Drs. Cohen's acknowledgment that “often, there are exigencies of emergency scheduling or substitution of an anesthesiologist,” is in direct conflict with their belief “that when patients with DNR orders are scheduled for surgery, the Department of Anesthesiology should be notified well in advance of surgery.” This conflict highlights the importance of planning for feasible solutions in anticipation of the exigencies. We have not had a situation in which the patient and anesthesiologist differ because all of our staff agree to accept either option on the clarification form.

The anesthesiologist as the patient's surrogate: Drs. Cohen claim it is unrealistic for an anesthesiologist to serve as a patient's surrogate. Anesthetized or sedated patients lack, or have decreased, decision-making capacity. If the anesthesiologist is not the anesthetized patient's surrogate, who is?

Autonomy: I do not maintain it is wrong to respect patient autonomy; I maintain it is wrong to make respect for autonomy an absolute rather than a prima facie principle. It is easy to show how unbridled respect for autonomy can be harmful. We have people living on the streets because it would not respect their autonomy to put them into institutions. Children are born with AIDS because it would not respect the mothers' autonomy to be tested for AIDS.

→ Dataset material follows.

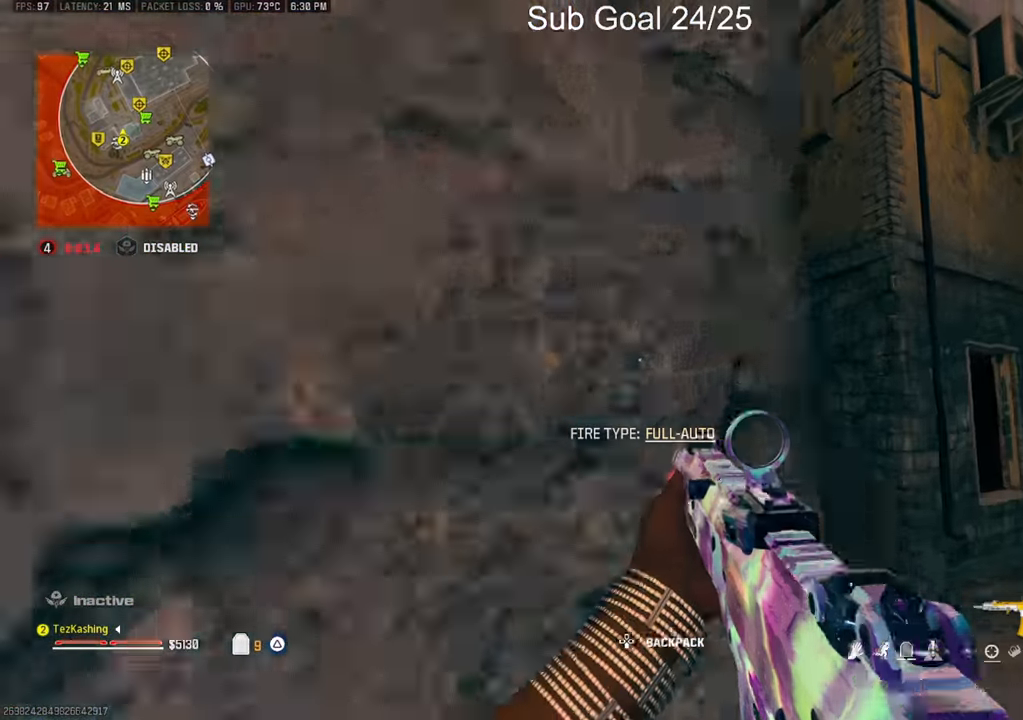
{"buttons": [], "left_stick": "up", "right_stick": "down", "events": [[50, "L2", "up"], [67, "left_stick", "down-right"], [133, "right_stick", "down"], [150, "TRIANGLE", "down"], [200, "left_stick", "right"], [200, "right_stick", "center"], [267, "TRIANGLE", "up"], [267, "right_stick", "down"], [350, "TRIANGLE", "down"], [400, "TRIANGLE", "up"], [467, "left_stick", "up"]]}
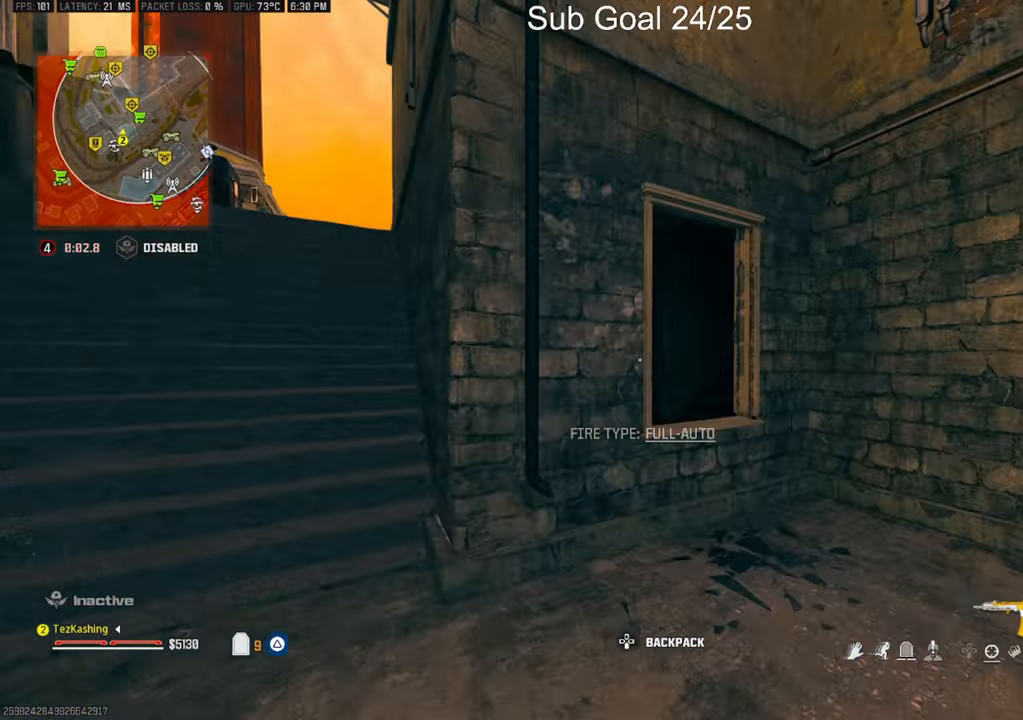
{"buttons": [], "left_stick": "center", "right_stick": "center", "events": [[50, "right_stick", "center"], [267, "L2", "down"], [367, "left_stick", "center"], [400, "L2", "up"]]}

For a hypothetical example in anesthesiology, consider an elderly man who executes a DNR order after watching his spouse vegetate with the aid of ventilatory and circulatory support in an intensive care unit. His goal is not to have a prolonged death. He is scheduled for repair of a large strangulated inguinal hernia that is causing severe pain and bowel obstruction. Given the Guidelines menu, he refuses tracheal intubation and vasoactive drugs. A subarachniod block is administered, and as a result of the predictable sympathetic blockade, he becomes hypotensive and suffers a stroke. He survives with total hemiparesis, urinary and fecal incontinence, and aphasia. His worst nightmare has occurred. A libertarian anesthesiologist could proudly explain to this patient and his family that the patient's autonomy had been honored and respected.

Most anesthesiologists would behave like physicians and would give a vasopressor to avoid potentially great physical harm. It is ethically more sound to make the patient aware of that possibility before, rather than after, the event. Excluding the libertarians for whom autonomy trumps all other ethical principles, many ethisists agree that during such circumstances, beneficence should take precedence over respect for autonomy. I agree with all the authors of the letters that such cases should be uncommon.

The patient-physician relationship: I do not suggest that patients misunderstand their desires. Patients are medically unsophisticated, which is why the patient-physician relationship is, and should be, a fiduciary relationship. I am disheartened that six distinguished leaders in our specialty would reduce that nearly sacred relationship to a contract. Should that relationship become contractual, we will have lost our status as a profession. Although a minority of philosophers would make the relationship contractual, the law recognizes the fiduciary nature of the patient-physician relationship. When the physician fails to perform the duties required by the fiduciary nature of the relationship, one runs afoul of the law.

There is rarely a right answer to ethical problems. I do not claim to have the answer, and I am pleased that the article stimulated so much discussion. Ethical issues are cloudy, and it is through disputation that they become a little clearer.

R. Dennis Bastron, M.D.

Professor of Anesthesiology; Scott & White Hospital; 2401 South 31st Street; Temple, Texas 76508

(Accepted for publication April 24, 1997.)